EXERCISE DIRECTIONS:
When you repeat the entries below, please keep them exact and leave out the pictures.

(Saved data entries)

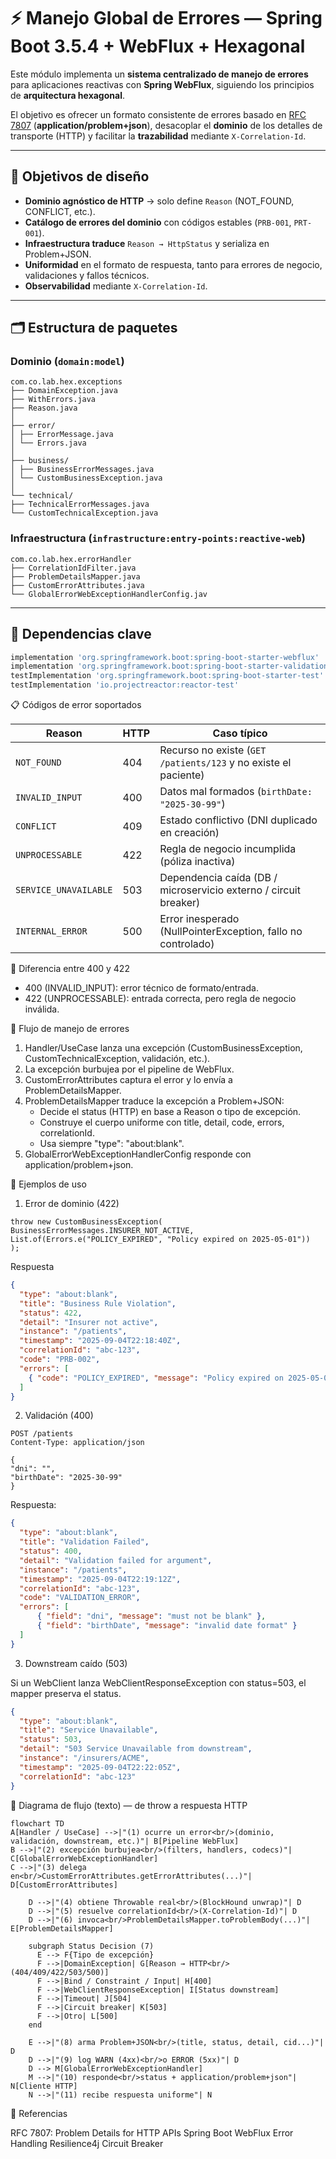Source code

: # ⚡ Manejo Global de Errores — Spring Boot 3.5.4 + WebFlux + Hexagonal

Este módulo implementa un **sistema centralizado de manejo de errores** para aplicaciones reactivas con **Spring WebFlux**, siguiendo los principios de **arquitectura hexagonal**.

El objetivo es ofrecer un formato consistente de errores basado en [RFC 7807](https://datatracker.ietf.org/doc/html/rfc7807) (**application/problem+json**), desacoplar el **dominio** de los detalles de transporte (HTTP) y facilitar la **trazabilidad** mediante `X-Correlation-Id`.

---

## 🎯 Objetivos de diseño

- **Dominio agnóstico de HTTP** → solo define `Reason` (NOT_FOUND, CONFLICT, etc.).
- **Catálogo de errores del dominio** con códigos estables (`PRB-001`, `PRT-001`).
- **Infraestructura traduce** `Reason → HttpStatus` y serializa en Problem+JSON.
- **Uniformidad** en el formato de respuesta, tanto para errores de negocio, validaciones y fallos técnicos.
- **Observabilidad** mediante `X-Correlation-Id`.

---

## 🗂 Estructura de paquetes

### Dominio (`domain:model`)

```mermaid
com.co.lab.hex.exceptions
├── DomainException.java
├── WithErrors.java
├── Reason.java
│
├── error/
│ ├── ErrorMessage.java
│ └── Errors.java
│
├── business/
│ ├── BusinessErrorMessages.java
│ └── CustomBusinessException.java
│
└── technical/
├── TechnicalErrorMessages.java
└── CustomTechnicalException.java
```

### Infraestructura (`infrastructure:entry-points:reactive-web`)

```mermaid
com.co.lab.hex.errorHandler
├── CorrelationIdFilter.java
├── ProblemDetailsMapper.java
├── CustomErrorAttributes.java
└── GlobalErrorWebExceptionHandlerConfig.jav
```
---
## 🔧 Dependencias clave

```gradle
implementation 'org.springframework.boot:spring-boot-starter-webflux'
implementation 'org.springframework.boot:spring-boot-starter-validation'
testImplementation 'org.springframework.boot:spring-boot-starter-test'
testImplementation 'io.projectreactor:reactor-test'
```

📋 Códigos de error soportados

| Reason                | HTTP | Caso típico                                                      |
| --------------------- | ---- | ---------------------------------------------------------------- |
| `NOT_FOUND`           | 404  | Recurso no existe (`GET /patients/123` y no existe el paciente)  |
| `INVALID_INPUT`       | 400  | Datos mal formados (`birthDate: "2025-30-99"`)                   |
| `CONFLICT`            | 409  | Estado conflictivo (DNI duplicado en creación)                   |
| `UNPROCESSABLE`       | 422  | Regla de negocio incumplida (póliza inactiva)                    |
| `SERVICE_UNAVAILABLE` | 503  | Dependencia caída (DB / microservicio externo / circuit breaker) |
| `INTERNAL_ERROR`      | 500  | Error inesperado (NullPointerException, fallo no controlado)     |

🔑 Diferencia entre 400 y 422

* 400 (INVALID_INPUT): error técnico de formato/entrada.
* 422 (UNPROCESSABLE): entrada correcta, pero regla de negocio inválida.

🔑 Flujo de manejo de errores

1. Handler/UseCase lanza una excepción (CustomBusinessException, CustomTechnicalException, validación, etc.).
2. La excepción burbujea por el pipeline de WebFlux.
3. CustomErrorAttributes captura el error y lo envía a ProblemDetailsMapper.
4. ProblemDetailsMapper traduce la excepción a Problem+JSON:
   * Decide el status (HTTP) en base a Reason o tipo de excepción.
   * Construye el cuerpo uniforme con title, detail, code, errors, correlationId.
   * Usa siempre "type": "about:blank". 
5. GlobalErrorWebExceptionHandlerConfig responde con application/problem+json.

🧪 Ejemplos de uso

1. Error de dominio (422)

```
throw new CustomBusinessException(
BusinessErrorMessages.INSURER_NOT_ACTIVE,
List.of(Errors.e("POLICY_EXPIRED", "Policy expired on 2025-05-01"))
);
```
Respuesta
```json
{
  "type": "about:blank",
  "title": "Business Rule Violation",
  "status": 422,
  "detail": "Insurer not active",
  "instance": "/patients",
  "timestamp": "2025-09-04T22:18:40Z",
  "correlationId": "abc-123",
  "code": "PRB-002",
  "errors": [
    { "code": "POLICY_EXPIRED", "message": "Policy expired on 2025-05-01" }
  ]
}
```

2. Validación (400)
```
POST /patients
Content-Type: application/json

{
"dni": "",
"birthDate": "2025-30-99"
}
```

Respuesta:
```json
{
  "type": "about:blank",
  "title": "Validation Failed",
  "status": 400,
  "detail": "Validation failed for argument",
  "instance": "/patients",
  "timestamp": "2025-09-04T22:19:12Z",
  "correlationId": "abc-123",
  "code": "VALIDATION_ERROR",
  "errors": [
      { "field": "dni", "message": "must not be blank" },
      { "field": "birthDate", "message": "invalid date format" }
  ]
}
```

3. Downstream caído (503)

Si un WebClient lanza WebClientResponseException con status=503, el mapper preserva el status.

```json
{
  "type": "about:blank",
  "title": "Service Unavailable",
  "status": 503,
  "detail": "503 Service Unavailable from downstream",
  "instance": "/insurers/ACME",
  "timestamp": "2025-09-04T22:22:05Z",
  "correlationId": "abc-123"
}
```
🧭 Diagrama de flujo (texto) — de throw a respuesta HTTP

```mermaid
flowchart TD
A[Handler / UseCase] -->|"(1) ocurre un error<br/>(dominio, validación, downstream, etc.)"| B[Pipeline WebFlux]
B -->|"(2) excepción burbujea<br/>(filters, handlers, codecs)"| C[GlobalErrorWebExceptionHandler]
C -->|"(3) delega en<br/>CustomErrorAttributes.getErrorAttributes(...)"| D[CustomErrorAttributes]

    D -->|"(4) obtiene Throwable real<br/>(BlockHound unwrap)"| D
    D -->|"(5) resuelve correlationId<br/>(X-Correlation-Id)"| D
    D -->|"(6) invoca<br/>ProblemDetailsMapper.toProblemBody(...)"| E[ProblemDetailsMapper]

    subgraph Status Decision (7)
      E --> F{Tipo de excepción}
      F -->|DomainException| G[Reason → HTTP<br/>(404/409/422/503/500)]
      F -->|Bind / Constraint / Input| H[400]
      F -->|WebClientResponseException| I[Status downstream]
      F -->|Timeout| J[504]
      F -->|Circuit breaker| K[503]
      F -->|Otro| L[500]
    end

    E -->|"(8) arma Problem+JSON<br/>(title, status, detail, cid...)"| D
    D -->|"(9) log WARN (4xx)<br/>o ERROR (5xx)"| D
    D --> M[GlobalErrorWebExceptionHandler]
    M -->|"(10) responde<br/>status + application/problem+json"| N[Cliente HTTP]
    N -->|"(11) recibe respuesta uniforme"| N
```
📎 Referencias

RFC 7807: Problem Details for HTTP APIs
Spring Boot WebFlux Error Handling
Resilience4j Circuit Breaker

ANSWER TO THE EXERCISE:
Source code

: # ⚡ Manejo Global de Errores — Spring Boot 3.5.4 + WebFlux + Hexagonal

Este módulo implementa un **sistema centralizado de manejo de errores** para aplicaciones reactivas con **Spring WebFlux**, siguiendo los principios de **arquitectura hexagonal**.

El objetivo es ofrecer un formato consistente de errores basado en [RFC 7807](https://datatracker.ietf.org/doc/html/rfc7807) (**application/problem+json**), desacoplar el **dominio** de los detalles de transporte (HTTP) y facilitar la **trazabilidad** mediante `X-Correlation-Id`.

---

## 🎯 Objetivos de diseño

- **Dominio agnóstico de HTTP** → solo define `Reason` (NOT_FOUND, CONFLICT, etc.).
- **Catálogo de errores del dominio** con códigos estables (`PRB-001`, `PRT-001`).
- **Infraestructura traduce** `Reason → HttpStatus` y serializa en Problem+JSON.
- **Uniformidad** en el formato de respuesta, tanto para errores de negocio, validaciones y fallos técnicos.
- **Observabilidad** mediante `X-Correlation-Id`.

---

## 🗂 Estructura de paquetes

### Dominio (`domain:model`)

```mermaid
com.co.lab.hex.exceptions
├── DomainException.java
├── WithErrors.java
├── Reason.java
│
├── error/
│ ├── ErrorMessage.java
│ └── Errors.java
│
├── business/
│ ├── BusinessErrorMessages.java
│ └── CustomBusinessException.java
│
└── technical/
├── TechnicalErrorMessages.java
└── CustomTechnicalException.java
```

### Infraestructura (`infrastructure:entry-points:reactive-web`)

```mermaid
com.co.lab.hex.errorHandler
├── CorrelationIdFilter.java
├── ProblemDetailsMapper.java
├── CustomErrorAttributes.java
└── GlobalErrorWebExceptionHandlerConfig.jav
```
---
## 🔧 Dependencias clave

```gradle
implementation 'org.springframework.boot:spring-boot-starter-webflux'
implementation 'org.springframework.boot:spring-boot-starter-validation'
testImplementation 'org.springframework.boot:spring-boot-starter-test'
testImplementation 'io.projectreactor:reactor-test'
```

📋 Códigos de error soportados

| Reason                | HTTP | Caso típico                                                      |
| --------------------- | ---- | ---------------------------------------------------------------- |
| `NOT_FOUND`           | 404  | Recurso no existe (`GET /patients/123` y no existe el paciente)  |
| `INVALID_INPUT`       | 400  | Datos mal formados (`birthDate: "2025-30-99"`)                   |
| `CONFLICT`            | 409  | Estado conflictivo (DNI duplicado en creación)                   |
| `UNPROCESSABLE`       | 422  | Regla de negocio incumplida (póliza inactiva)                    |
| `SERVICE_UNAVAILABLE` | 503  | Dependencia caída (DB / microservicio externo / circuit breaker) |
| `INTERNAL_ERROR`      | 500  | Error inesperado (NullPointerException, fallo no controlado)     |

🔑 Diferencia entre 400 y 422

* 400 (INVALID_INPUT): error técnico de formato/entrada.
* 422 (UNPROCESSABLE): entrada correcta, pero regla de negocio inválida.

🔑 Flujo de manejo de errores

1. Handler/UseCase lanza una excepción (CustomBusinessException, CustomTechnicalException, validación, etc.).
2. La excepción burbujea por el pipeline de WebFlux.
3. CustomErrorAttributes captura el error y lo envía a ProblemDetailsMapper.
4. ProblemDetailsMapper traduce la excepción a Problem+JSON:
   * Decide el status (HTTP) en base a Reason o tipo de excepción.
   * Construye el cuerpo uniforme con title, detail, code, errors, correlationId.
   * Usa siempre "type": "about:blank". 
5. GlobalErrorWebExceptionHandlerConfig responde con application/problem+json.

🧪 Ejemplos de uso

1. Error de dominio (422)

```
throw new CustomBusinessException(
BusinessErrorMessages.INSURER_NOT_ACTIVE,
List.of(Errors.e("POLICY_EXPIRED", "Policy expired on 2025-05-01"))
);
```
Respuesta
```json
{
  "type": "about:blank",
  "title": "Business Rule Violation",
  "status": 422,
  "detail": "Insurer not active",
  "instance": "/patients",
  "timestamp": "2025-09-04T22:18:40Z",
  "correlationId": "abc-123",
  "code": "PRB-002",
  "errors": [
    { "code": "POLICY_EXPIRED", "message": "Policy expired on 2025-05-01" }
  ]
}
```

2. Validación (400)
```
POST /patients
Content-Type: application/json

{
"dni": "",
"birthDate": "2025-30-99"
}
```

Respuesta:
```json
{
  "type": "about:blank",
  "title": "Validation Failed",
  "status": 400,
  "detail": "Validation failed for argument",
  "instance": "/patients",
  "timestamp": "2025-09-04T22:19:12Z",
  "correlationId": "abc-123",
  "code": "VALIDATION_ERROR",
  "errors": [
      { "field": "dni", "message": "must not be blank" },
      { "field": "birthDate", "message": "invalid date format" }
  ]
}
```

3. Downstream caído (503)

Si un WebClient lanza WebClientResponseException con status=503, el mapper preserva el status.

```json
{
  "type": "about:blank",
  "title": "Service Unavailable",
  "status": 503,
  "detail": "503 Service Unavailable from downstream",
  "instance": "/insurers/ACME",
  "timestamp": "2025-09-04T22:22:05Z",
  "correlationId": "abc-123"
}
```
🧭 Diagrama de flujo (texto) — de throw a respuesta HTTP

```mermaid
flowchart TD
A[Handler / UseCase] -->|"(1) ocurre un error<br/>(dominio, validación, downstream, etc.)"| B[Pipeline WebFlux]
B -->|"(2) excepción burbujea<br/>(filters, handlers, codecs)"| C[GlobalErrorWebExceptionHandler]
C -->|"(3) delega en<br/>CustomErrorAttributes.getErrorAttributes(...)"| D[CustomErrorAttributes]

    D -->|"(4) obtiene Throwable real<br/>(BlockHound unwrap)"| D
    D -->|"(5) resuelve correlationId<br/>(X-Correlation-Id)"| D
    D -->|"(6) invoca<br/>ProblemDetailsMapper.toProblemBody(...)"| E[ProblemDetailsMapper]

    subgraph Status Decision (7)
      E --> F{Tipo de excepción}
      F -->|DomainException| G[Reason → HTTP<br/>(404/409/422/503/500)]
      F -->|Bind / Constraint / Input| H[400]
      F -->|WebClientResponseException| I[Status downstream]
      F -->|Timeout| J[504]
      F -->|Circuit breaker| K[503]
      F -->|Otro| L[500]
    end

    E -->|"(8) arma Problem+JSON<br/>(title, status, detail, cid...)"| D
    D -->|"(9) log WARN (4xx)<br/>o ERROR (5xx)"| D
    D --> M[GlobalErrorWebExceptionHandler]
    M -->|"(10) responde<br/>status + application/problem+json"| N[Cliente HTTP]
    N -->|"(11) recibe respuesta uniforme"| N
```
📎 Referencias

RFC 7807: Problem Details for HTTP APIs
Spring Boot WebFlux Error Handling
Resilience4j Circuit Breaker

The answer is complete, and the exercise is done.